The Success Of The SDNY Mediation Program

The Mediation Program of the SDNY provides litigants in commercial litigation with an opportunity, generally early in their litigation, to resolve their disputes without going through the expense of full-blown discovery and the uncertainty of trial. 

As reflected in the Mediation Program’s recently released Annual Report , individual judges referred 113 cases in general civil litigation (which does not include employment and civil rights claims).  Of that number, a successful resolution in mediation came about in 60% of the cases referred, an increase from 53% in 2012.  Considering the determination with which business disputes are litigated, a 60% successful rate is a remarkable achievement. 

Local Civil Rule 83.9, effective January 1, 2014, and other actions taken by the Court, have resulted in a more flexible, streamlined operation.  For example, in 2013, mediations could be conducted in the mediator’s law office for the first time. In certain circumstances, conducting the mediation in an office, rather than at the courthouse, may result in greater convenience to the parties and their clients. It certainly makes the mediator’s job easier. 

Rebecca Price, the Mediation Supervisor, has shared with the 396 pro bono mediators in the program some of the favorable feedback she has received from program participants.  Some comments from lawyers include the following:

“I think the mediator did a great job helping me where he presented me with
alternative strategies in going back with counter offers, and why they
should be higher rather than lower. Most of the numbers I presented were
fair, but the case had some problems and though I think my client should
have been offered more money – the final number was fair, and the employer
threw in a positive recommendation, something I’d never seen before. All in
all I felt it was a fair settlement and I learned from the mediator.”

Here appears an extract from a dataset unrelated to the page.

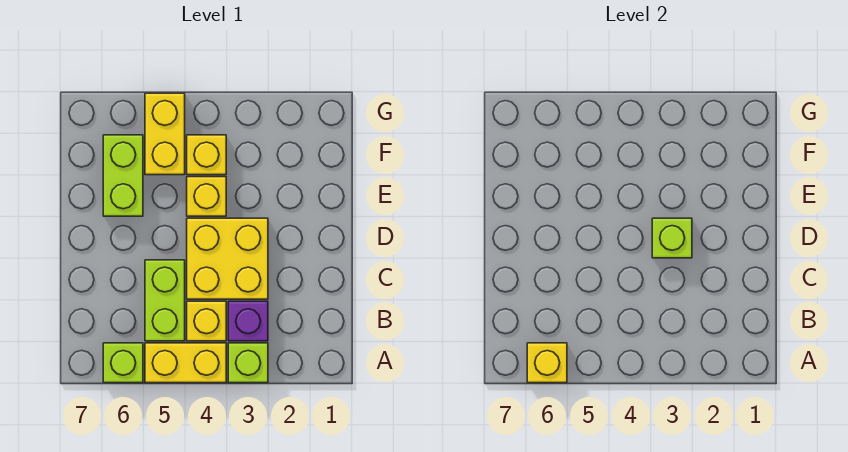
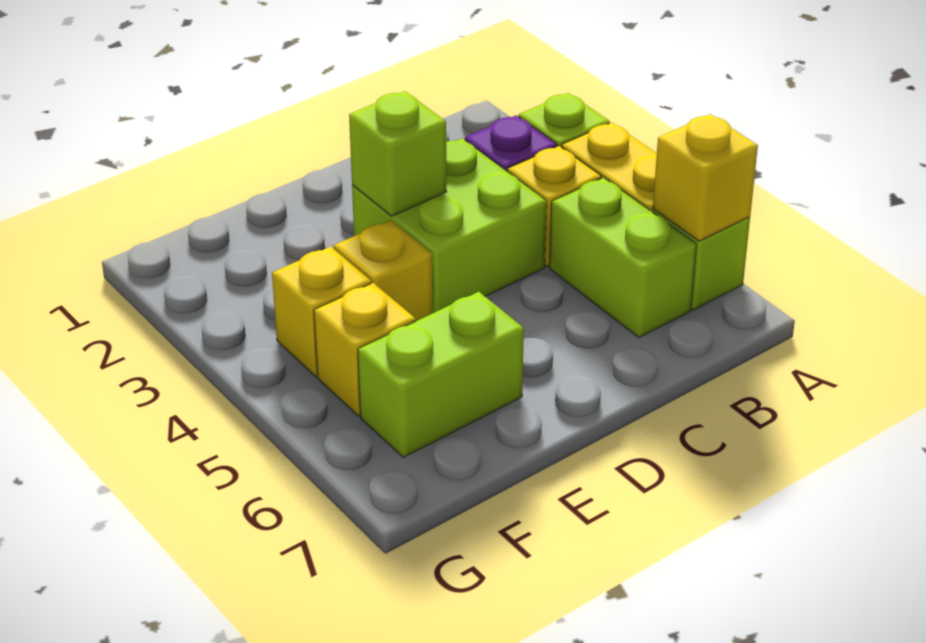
lime brick B5:C5 level 1 -> lime brick B5:B6 level 1
yellow brick C3:D4 level 1 -> lime brick C3:D4 level 1
yellow brick F5:G5 level 1 -> yellow brick F5 level 1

“Given that opposing side had not responded to any attempts at negotiation
over several months, this was necessary and we accomplished in 3 hours what
we could not in several months.”

“The mediator and the Mediation Program were instrumental in settling the
case, which occurred the day after the second mediation session.”

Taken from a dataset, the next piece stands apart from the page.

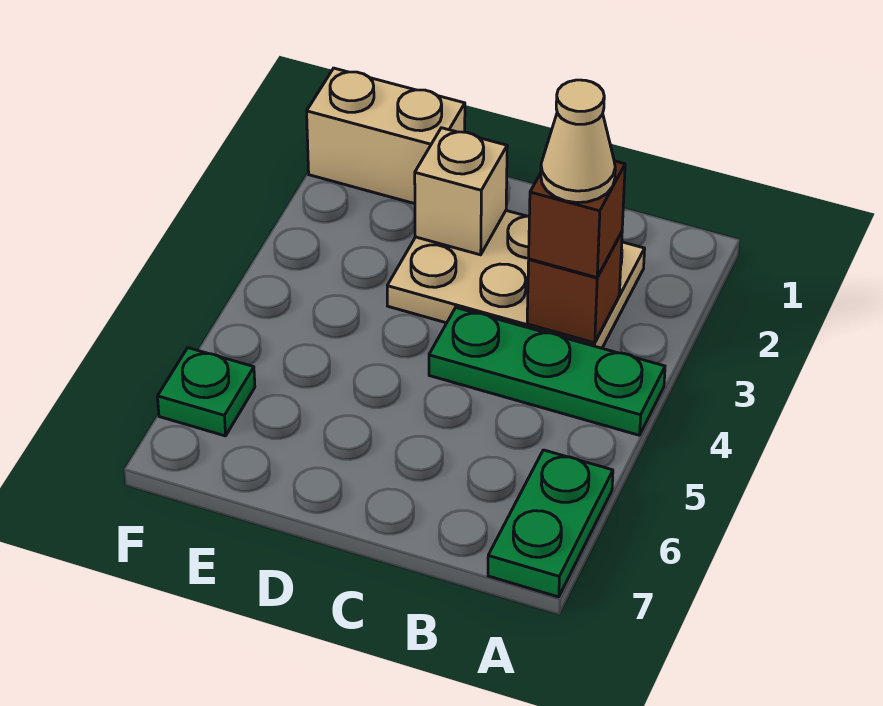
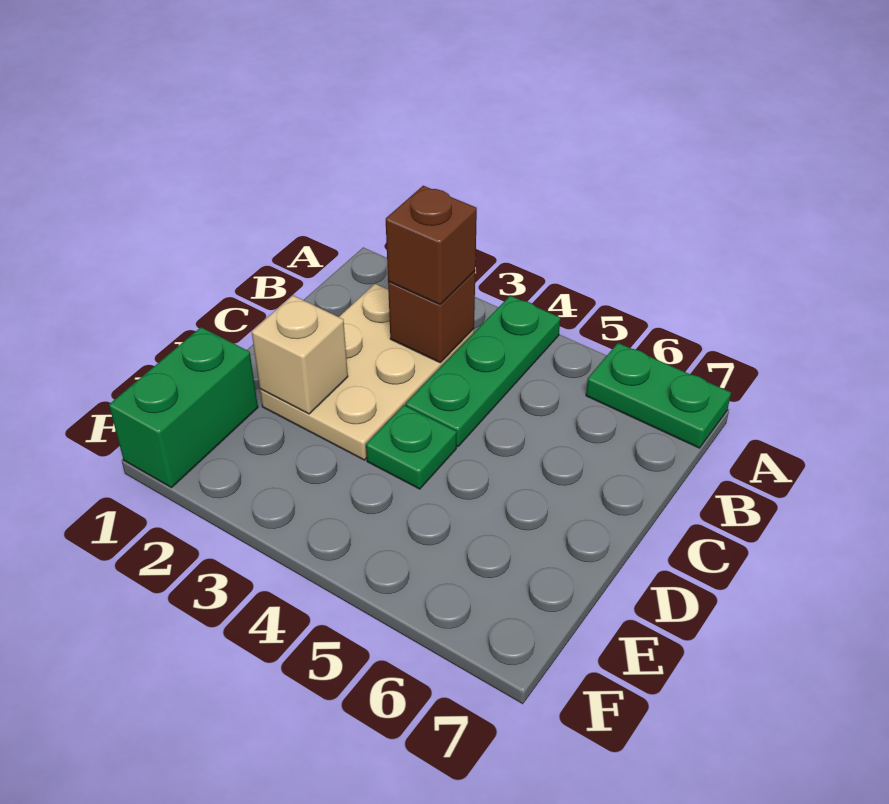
tan cone B3 level 4 -> none
tan brick E1:F1 level 1 -> green brick E1:F1 level 1
green plate F6 level 1 -> green plate D4 level 1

“The mediator was very gracious with her time, and patient with the
parties. She was very helpful and her efforts are appreciated.”
 

Mediation can be particularly effective in resolving business disputes because counsel can structure an agreement that contains important business terms that, if the case proceeded to trial, would not necessarily come to the court’s or the jury’s attention.  The resolution of a business dispute can involve crafting precise terms, particularly when the parties have had a course of dealing over a long period of time.  The very best outcome in the mediation of a commercial dispute is one that satisfactorily resolves the matter and permits the parties’ business relationship to continue.